Which is why, when I discovered on Thursday that questions from at least 22 VCE exams had been leaked to some students due to a technical error, I was not only shocked, but rather devastated. The Victorian Curriculum and Assessment Authority’s claims that no student will be disadvantaged seem hollow at best. If compromised questions are not reflected in our results, it is frustrating for everyone who legitimately answered correctly. And any student who has seen certain questions beforehand will have saved time, and therefore an advantage, for the rest of the exam – which is not taken into account.

To most watching this scandal, it is undoubtedly another news story about an embarrassing bureaucratic error. To me and to tens of thousands of teenagers across the state, it means everything; the outcome of two years of work. It seems deeply unfair to have put in so much effort, endured the tears, stress and meltdowns that VCE inevitably involves, and then find out that some people have taken over.

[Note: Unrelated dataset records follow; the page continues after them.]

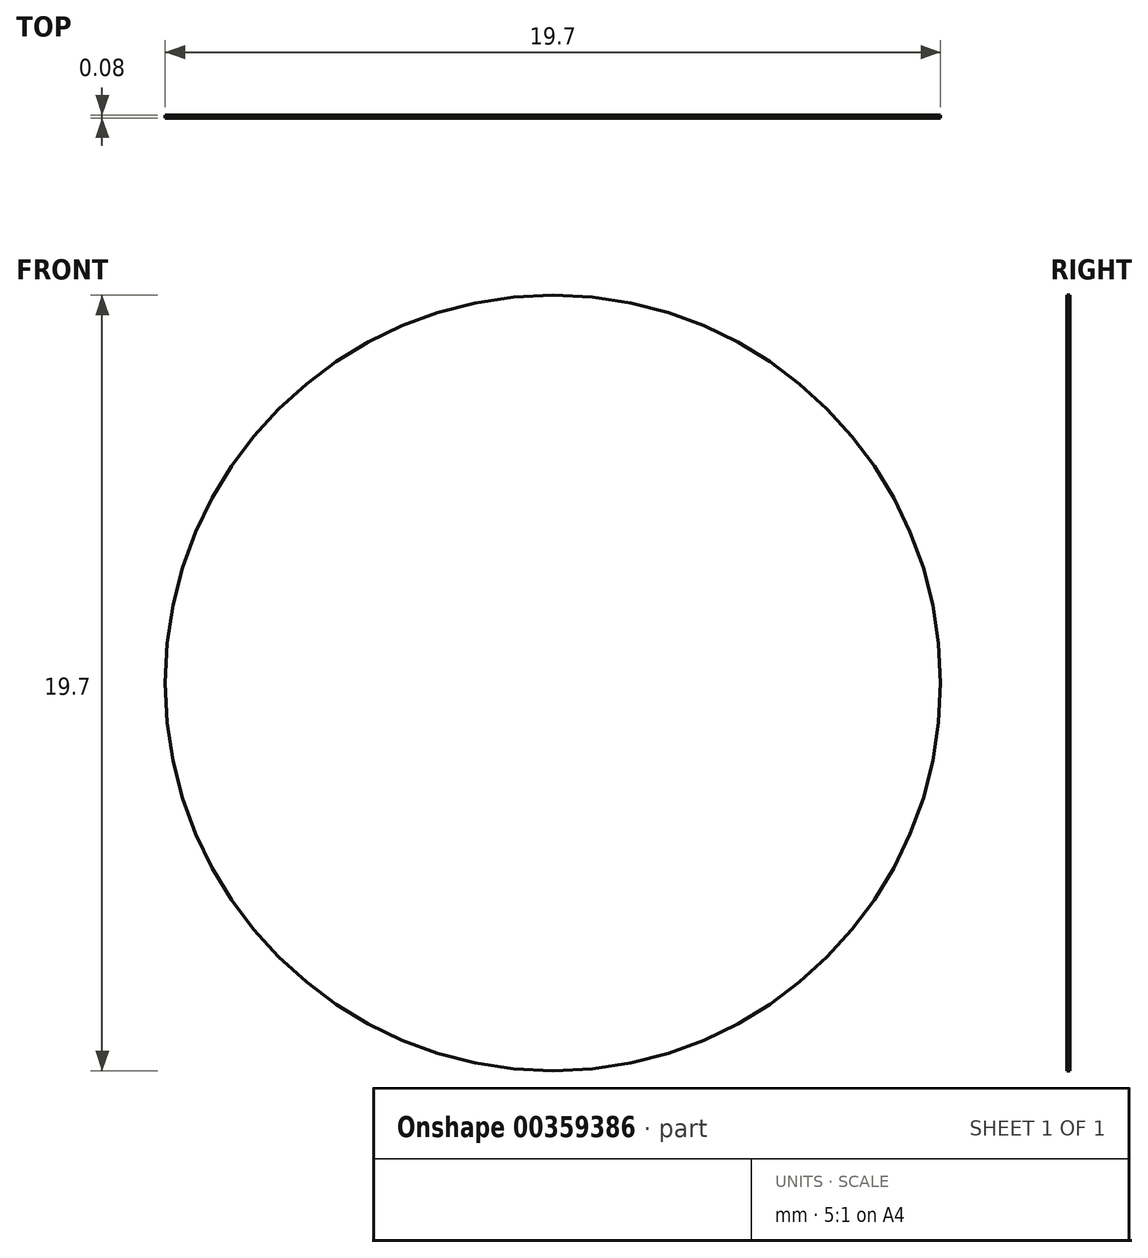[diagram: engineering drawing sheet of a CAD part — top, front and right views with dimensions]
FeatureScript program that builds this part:
annotation { "Feature Type Name" : "Feature", "Feature Type Description" : "" }
export const myFeature = defineFeature(function(context is Context, id is Id, definition is map)
    precondition{}
    {
        {
            var Q0;
            Q0=qCreatedBy(makeId("Front.planeOp"),FACE);
            var sketch = newSketch(context, id + "F0", { "sketchPlane" : qUnion([Q0])});
            skCircle(sketch, "E0", {"center": v(0, 0) * mm, "radius": 9.85 * mm});
            skSolve(sketch);
        }
        {
            var Q0;
            Q0 = qSketchRegion(id + "F0", true);
            extrude(context, id + "F1", {"entities" : qUnion([Q0]), "depth" : 0.07 * mm});
        }
    });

I don’t blame anyone who saw the leaked questions. The cover pages have been published legitimately on the VCAA website so that students can get fair information about the structure of the upcoming exams. Some may have simply copied and pasted without realizing that this allowed them to access real exam questions that were supposed to be hidden.

I’m also not angry at those who knowingly did this after news of the leak came to light. (And word gets around among VCE students about how many of them knew this.) The ATAR is, after all, a grading system; we are pitted against each other and we are constantly reminded that we must do everything we can to get to the top. The very nature of VCE teaches us to be individualistic and opportunistic; It’s no surprise that when an opportunity to gain an advantage presents itself, students take it.

Instead, I feel frustrated with how this was handled. Frankly, it doesn’t make sense that after the questions were leaked, they weren’t completely rewritten and only superficial changes were made. Especially since the error was discovered in October. In one of my subjects, Legal Studies, the only change made to the exam was to the names of the people in the scenarios. In the specialist mathematics exam, the numbers, but not the question itself, were changed. While we students have spent months preparing for these assessments, it does not seem right that a few questions cannot be rewritten to preserve the integrity of the exams.

Not to mention another key aspect of this mismanagement; the nebulous message that surrounded him. Students, but also teachers, heard about the issue not from the VCAA, but from the media. The Minister for Education has announced a review of this mess, but at the moment, in the midst of VCE, we do not know the extent of the problem, nor how we will be affected; everything seems to continue to unfold in a cloud of rumors and misinformation. While we should be focusing on the exams we still have left, confusion puts even more obstacles between us and our goals.